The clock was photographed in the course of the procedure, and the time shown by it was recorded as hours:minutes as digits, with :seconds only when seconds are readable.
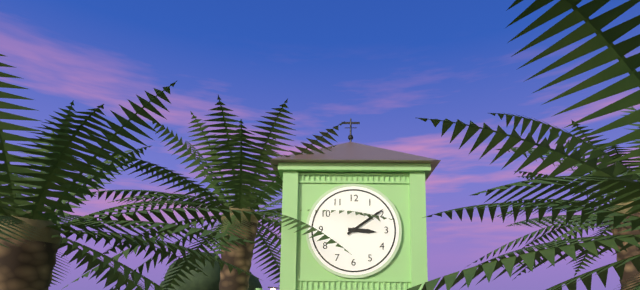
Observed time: 3:09
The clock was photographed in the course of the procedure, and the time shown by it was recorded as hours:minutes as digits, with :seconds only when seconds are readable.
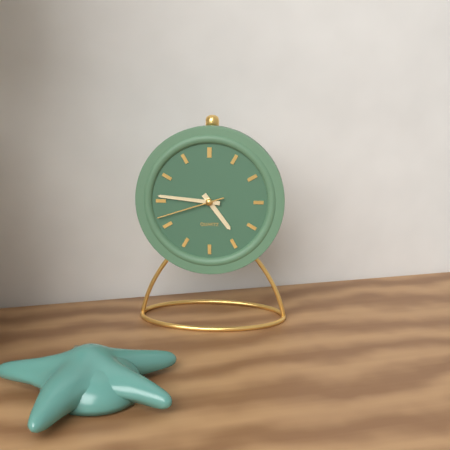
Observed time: 4:46:42
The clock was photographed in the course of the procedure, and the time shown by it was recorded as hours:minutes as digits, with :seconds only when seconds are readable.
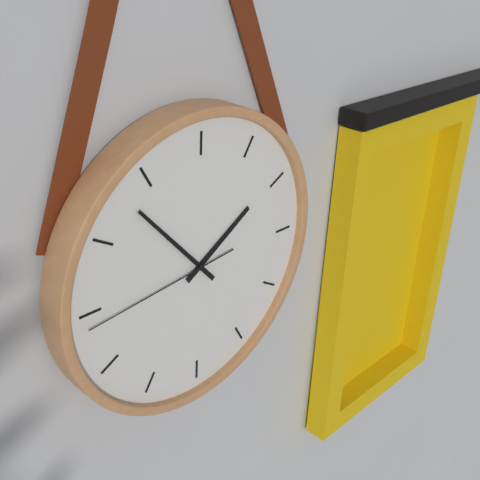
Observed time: 1:53:44
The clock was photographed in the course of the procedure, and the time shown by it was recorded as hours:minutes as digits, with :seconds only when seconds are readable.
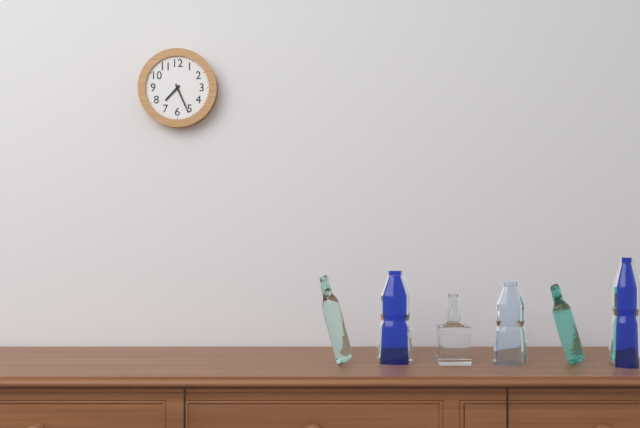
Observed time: 7:26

→ **TASK DETAILS**: Please rewrite all of the records above, swapping each "Observed time" for "Recorded time" and keeping everything else the same. Leave the pictures out.

→ **REPLY TO THE EXERCISE**:
The clock was photographed in the course of the procedure, and the time shown by it was recorded as hours:minutes as digits, with :seconds only when seconds are readable.
Recorded time: 3:09
The clock was photographed in the course of the procedure, and the time shown by it was recorded as hours:minutes as digits, with :seconds only when seconds are readable.
Recorded time: 4:46:42
The clock was photographed in the course of the procedure, and the time shown by it was recorded as hours:minutes as digits, with :seconds only when seconds are readable.
Recorded time: 1:53:44
The clock was photographed in the course of the procedure, and the time shown by it was recorded as hours:minutes as digits, with :seconds only when seconds are readable.
Recorded time: 7:26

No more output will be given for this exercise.